:: RECORDED INFORMATION ::
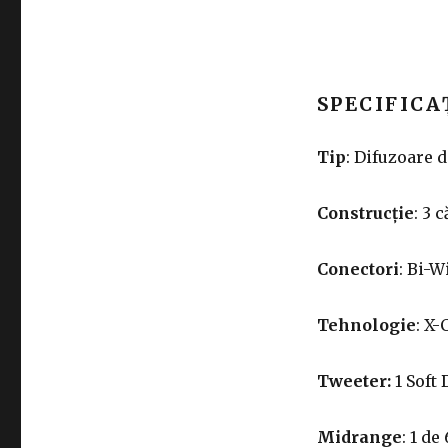
SPECIFICA
Tip
: Difuzoare 
Construcție
: 3 
Conectori
: Bi-W
Tehnologie
: X
Tweeter:
1 Soft
Midrange
: 1 de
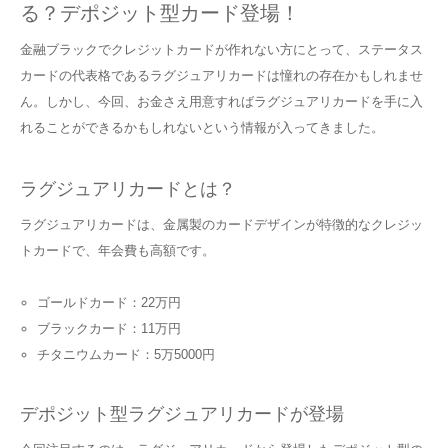
る？デポジット型カード登場！
金融ブラックでクレジットカードが作れない方にとって、ステータス
カードの代表格であるラグジュアリカードは憧れの存在かもしれませ
ん。しかし、今回、お金さえ用意すればラグジュアリカードを手に入
れることができるかもしれないという情報が入ってきました。
ラグジュアリカードとは？
ラグジュアリカードは、金属製のカードデザインが特徴的なクレジッ
トカードで、年会費も高額です。
ゴールドカード：22万円
ブラックカード：11万円
チタニウムカード：5万5000円
デポジット型ラグジュアリカードが登場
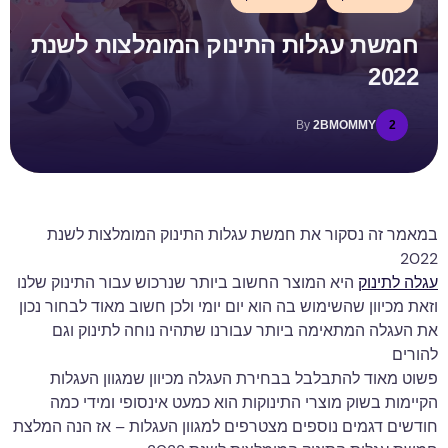
חמשת עגלות התינוק המומלצות לשנת
2022
By
2BMOMMY
2
במאמר זה נסקור את חמשת עגלות התינוק המומלצות לשנת
2022
עגלה לתינוק
היא המוצר החשוב ביותר שנרכוש עבור התינוק שלנו
וזאת מכיוון שהשימוש בה הוא יום יומי ולכן חשוב מאוד לבחור נכון
את העגלה המתאימה ביותר עבורנו שתהיה נוחה לתינוק וגם
להורים
פשוט מאוד להתבלבל בבחירת העגלה מכיוון שמגוון העגלות
הקיימות בשוק מוצרי התינוקות הוא כמעט אינסופי ומידי כמה
חודשים דגמים נוספים מצטרפים למגוון העגלות – אז הנה המלצת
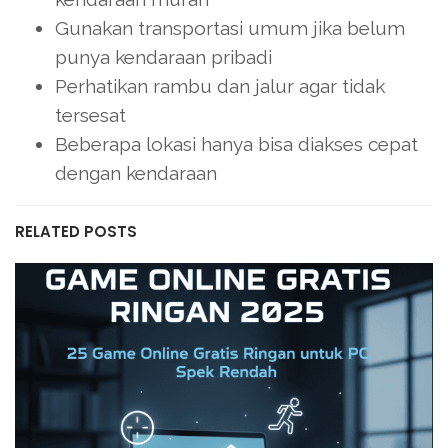
Gunakan transportasi umum jika belum
punya kendaraan pribadi
Perhatikan rambu dan jalur agar tidak
tersesat
Beberapa lokasi hanya bisa diakses cepat
dengan kendaraan
RELATED POSTS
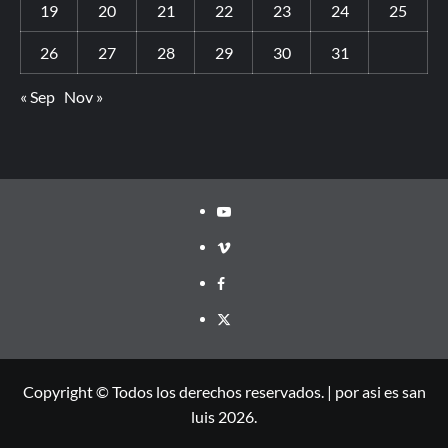
19
20
21
22
23
24
25
26
27
28
29
30
31
« Sep
Nov »
Copyright © Todos los derechos reservados.
|
por asi es san
luis 2026.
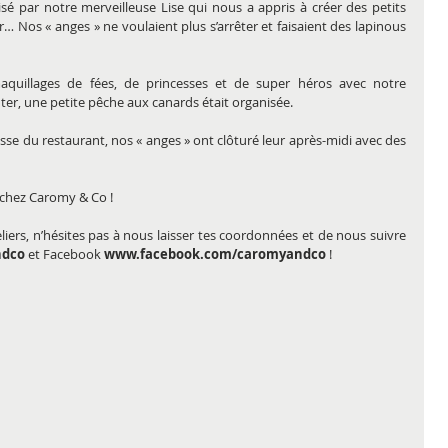
sé par notre merveilleuse Lise qui nous a appris à créer des petits 
r… Nos « anges » ne voulaient plus s’arrêter et faisaient des lapinous 
aquillages de fées, de princesses et de super héros avec notre 
nter, une petite pêche aux canards était organisée.
sse du restaurant, nos « anges » ont clôturé leur après-midi avec des 
 chez Caromy & Co !
liers, n’hésites pas à nous laisser tes coordonnées et de nous suivre 
dco
 et Facebook 
www.facebook.com/caromyandco
 !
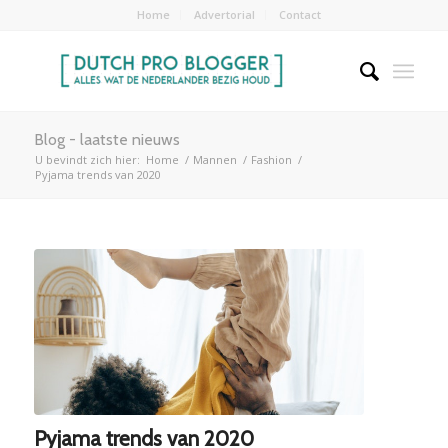
Home
Advertorial
Contact
Blog - laatste nieuws
U bevindt zich hier:
Home
/
Mannen
/
Fashion
/
Pyjama trends van 2020
Pyjama trends van 2020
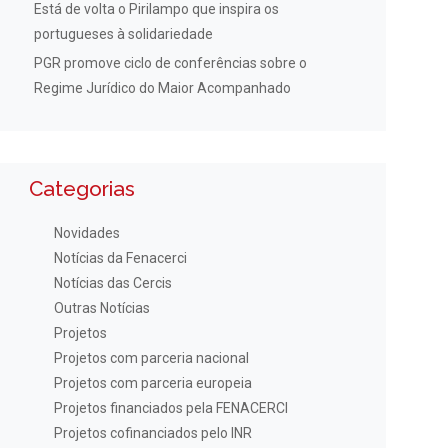
Está de volta o Pirilampo que inspira os
portugueses à solidariedade
PGR promove ciclo de conferências sobre o
Regime Jurídico do Maior Acompanhado
Categorias
Novidades
Notícias da Fenacerci
Notícias das Cercis
Outras Notícias
Projetos
Projetos com parceria nacional
Projetos com parceria europeia
Projetos financiados pela FENACERCI
Projetos cofinanciados pelo INR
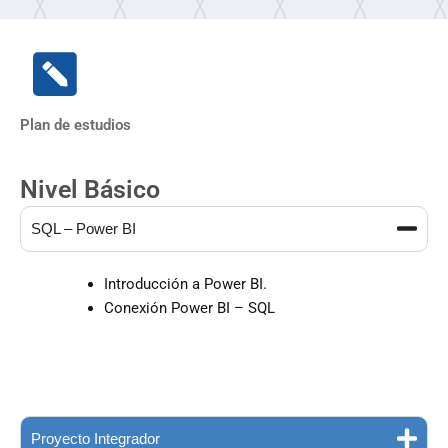
Plan de estudios
Nivel Básico
SQL – Power BI
Introducción a Power BI.
Conexión Power BI – SQL
Proyecto Integrador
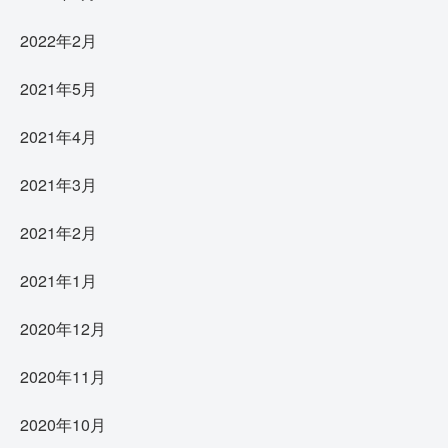
2022年2月
2021年5月
2021年4月
2021年3月
2021年2月
2021年1月
2020年12月
2020年11月
2020年10月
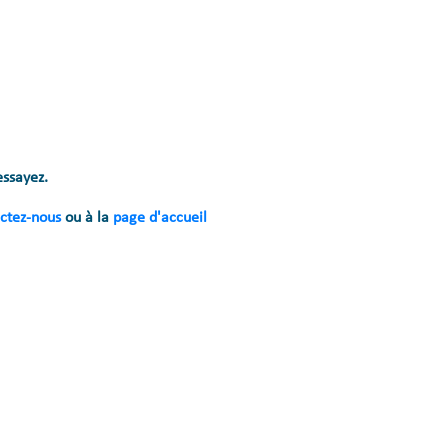
essayez.
ctez-nous
ou à la
page d'accueil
:::
### EXERCISE
Render everything from the start of the records through the line containing "デポジット型ラグジュアリカードが登場" as a JSON list of strings, one string per line, both ends included and blank lines skipped. Leave the pictures out of the answer.

### SOLUTION
[
  "SPECIFICA",
  "Tip",
  ": Difuzoare ",
  "Construcție",
  ": 3 ",
  "Conectori",
  ": Bi-W",
  "Tehnologie",
  ": X",
  "Tweeter:",
  "1 Soft",
  "Midrange",
  ": 1 de",
  "る？デポジット型カード登場！",
  "金融ブラックでクレジットカードが作れない方にとって、ステータス",
  "カードの代表格であるラグジュアリカードは憧れの存在かもしれませ",
  "ん。しかし、今回、お金さえ用意すればラグジュアリカードを手に入",
  "れることができるかもしれないという情報が入ってきました。",
  "ラグジュアリカードとは？",
  "ラグジュアリカードは、金属製のカードデザインが特徴的なクレジッ",
  "トカードで、年会費も高額です。",
  "ゴールドカード：22万円",
  "ブラックカード：11万円",
  "チタニウムカード：5万5000円",
  "デポジット型ラグジュアリカードが登場"
]